At first when I was reading before class about all these things you’re not supposed to do on Shabbat, it sounded nice in theory but so hard to actually live up to.  No traveling?  A complete rest?  No writing??? (Writing is a category of work?)

Then as I continued my reading I realized that the point is to approach Shabbat not as a series of prohibitions and a day of sitting around idly, but as a day to cast off your troubles and responsibilities and do other, special things that you don’t get to do during the week.  Judging from my books and from what my Rabbi later said in class, the Reform movement doesn’t put as much focus on the specifics that you are or aren’t supposed to do — rather, the point is to distinguish Shabbat from other days and make it holy in whatever way is fitting for you.  You should be choosing activities that 1.) give you both physical and mental relaxation, and 2.) enhance the joy, rest, and holiness of the day.  When I started thinking of Shabbat not as a day you’re not allowed to do stuff but as a day on which you’re entitled to peace and joy, it made it so much more appealing and attainable.

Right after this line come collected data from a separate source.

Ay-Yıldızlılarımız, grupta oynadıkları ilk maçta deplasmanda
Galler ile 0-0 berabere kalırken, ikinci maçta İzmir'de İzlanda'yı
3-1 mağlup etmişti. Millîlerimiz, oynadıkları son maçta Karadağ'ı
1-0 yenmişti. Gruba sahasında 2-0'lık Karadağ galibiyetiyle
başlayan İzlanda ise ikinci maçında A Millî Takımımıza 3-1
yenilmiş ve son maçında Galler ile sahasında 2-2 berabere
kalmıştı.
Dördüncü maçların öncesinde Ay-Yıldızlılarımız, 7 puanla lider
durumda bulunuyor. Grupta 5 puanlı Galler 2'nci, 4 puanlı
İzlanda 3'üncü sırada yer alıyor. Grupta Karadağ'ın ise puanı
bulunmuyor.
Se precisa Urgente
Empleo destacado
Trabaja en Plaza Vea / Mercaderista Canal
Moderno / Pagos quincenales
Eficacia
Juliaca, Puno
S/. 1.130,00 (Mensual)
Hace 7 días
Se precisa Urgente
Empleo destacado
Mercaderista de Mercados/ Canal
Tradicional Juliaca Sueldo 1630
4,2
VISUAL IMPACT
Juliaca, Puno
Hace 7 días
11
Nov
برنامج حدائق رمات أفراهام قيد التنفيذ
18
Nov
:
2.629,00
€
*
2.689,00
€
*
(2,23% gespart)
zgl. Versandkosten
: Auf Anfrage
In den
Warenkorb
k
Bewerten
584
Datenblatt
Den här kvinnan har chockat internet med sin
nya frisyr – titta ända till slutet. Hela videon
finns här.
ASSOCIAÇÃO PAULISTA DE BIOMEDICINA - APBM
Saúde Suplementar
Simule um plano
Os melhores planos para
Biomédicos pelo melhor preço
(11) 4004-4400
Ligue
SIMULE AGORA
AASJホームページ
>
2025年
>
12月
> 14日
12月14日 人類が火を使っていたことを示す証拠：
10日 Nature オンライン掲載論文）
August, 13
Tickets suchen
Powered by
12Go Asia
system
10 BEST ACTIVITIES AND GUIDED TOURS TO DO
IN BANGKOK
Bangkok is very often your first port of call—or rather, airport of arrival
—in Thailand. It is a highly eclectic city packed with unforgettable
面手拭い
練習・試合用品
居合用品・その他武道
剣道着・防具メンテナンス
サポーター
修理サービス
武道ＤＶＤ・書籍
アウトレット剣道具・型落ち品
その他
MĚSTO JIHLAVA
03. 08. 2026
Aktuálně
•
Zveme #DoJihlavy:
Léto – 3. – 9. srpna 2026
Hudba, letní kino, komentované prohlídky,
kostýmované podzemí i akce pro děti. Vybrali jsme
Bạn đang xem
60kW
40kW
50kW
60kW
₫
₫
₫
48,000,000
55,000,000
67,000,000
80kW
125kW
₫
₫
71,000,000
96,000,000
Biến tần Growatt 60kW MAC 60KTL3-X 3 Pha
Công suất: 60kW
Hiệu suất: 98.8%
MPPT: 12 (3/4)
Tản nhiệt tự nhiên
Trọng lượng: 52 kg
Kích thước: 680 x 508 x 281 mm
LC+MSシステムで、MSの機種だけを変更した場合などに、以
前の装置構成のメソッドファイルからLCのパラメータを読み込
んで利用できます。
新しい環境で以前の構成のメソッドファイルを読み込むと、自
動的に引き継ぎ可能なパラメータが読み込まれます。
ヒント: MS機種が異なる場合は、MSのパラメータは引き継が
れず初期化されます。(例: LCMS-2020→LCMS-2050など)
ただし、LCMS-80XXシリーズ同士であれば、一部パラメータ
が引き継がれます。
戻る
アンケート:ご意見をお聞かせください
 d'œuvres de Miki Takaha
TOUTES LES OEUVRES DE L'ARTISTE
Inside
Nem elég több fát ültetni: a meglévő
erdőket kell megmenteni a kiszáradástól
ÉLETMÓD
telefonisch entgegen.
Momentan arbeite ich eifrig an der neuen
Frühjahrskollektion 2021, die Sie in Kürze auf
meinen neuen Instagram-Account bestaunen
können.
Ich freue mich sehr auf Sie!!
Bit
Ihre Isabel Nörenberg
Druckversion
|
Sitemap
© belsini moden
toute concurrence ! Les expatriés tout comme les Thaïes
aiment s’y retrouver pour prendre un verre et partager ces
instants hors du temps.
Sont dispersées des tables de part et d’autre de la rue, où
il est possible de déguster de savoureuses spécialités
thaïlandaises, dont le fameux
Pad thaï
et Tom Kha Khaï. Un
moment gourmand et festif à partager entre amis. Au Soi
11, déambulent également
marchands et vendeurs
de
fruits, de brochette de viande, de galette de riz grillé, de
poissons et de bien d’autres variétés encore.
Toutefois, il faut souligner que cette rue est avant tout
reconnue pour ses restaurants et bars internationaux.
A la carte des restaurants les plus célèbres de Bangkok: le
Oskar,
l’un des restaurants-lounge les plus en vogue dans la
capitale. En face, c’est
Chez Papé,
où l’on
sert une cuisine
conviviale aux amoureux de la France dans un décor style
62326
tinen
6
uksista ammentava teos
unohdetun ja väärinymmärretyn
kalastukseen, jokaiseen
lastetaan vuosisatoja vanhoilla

Our Rabbi talked about things that may seem against the traditional, Orthodox prohibitions for Shabbat, but can nonetheless be “in the spirit of Shabbat.”  For example, if gardening relaxes you and is something you don’t ordinarily get to do, then it’s good for Shabbat.  Seeing family and relatives is also in the spirit of the day, even if you have to travel to visit them.  I guess the point is to primarily just not work at your job and to make the day special.

Interesting tidbit according to my reading:  apparently you should have sex with your spouse on Friday nights to celebrate the joy of Shabbat.  It’s so cool that Judaism, unlike some *ahem* other religions, embraces sexual relations as a joyous and significant part of life.  Last Saturday morning I commended Aaron (the husband-to-be) for fulfilling his mitzvah, hah.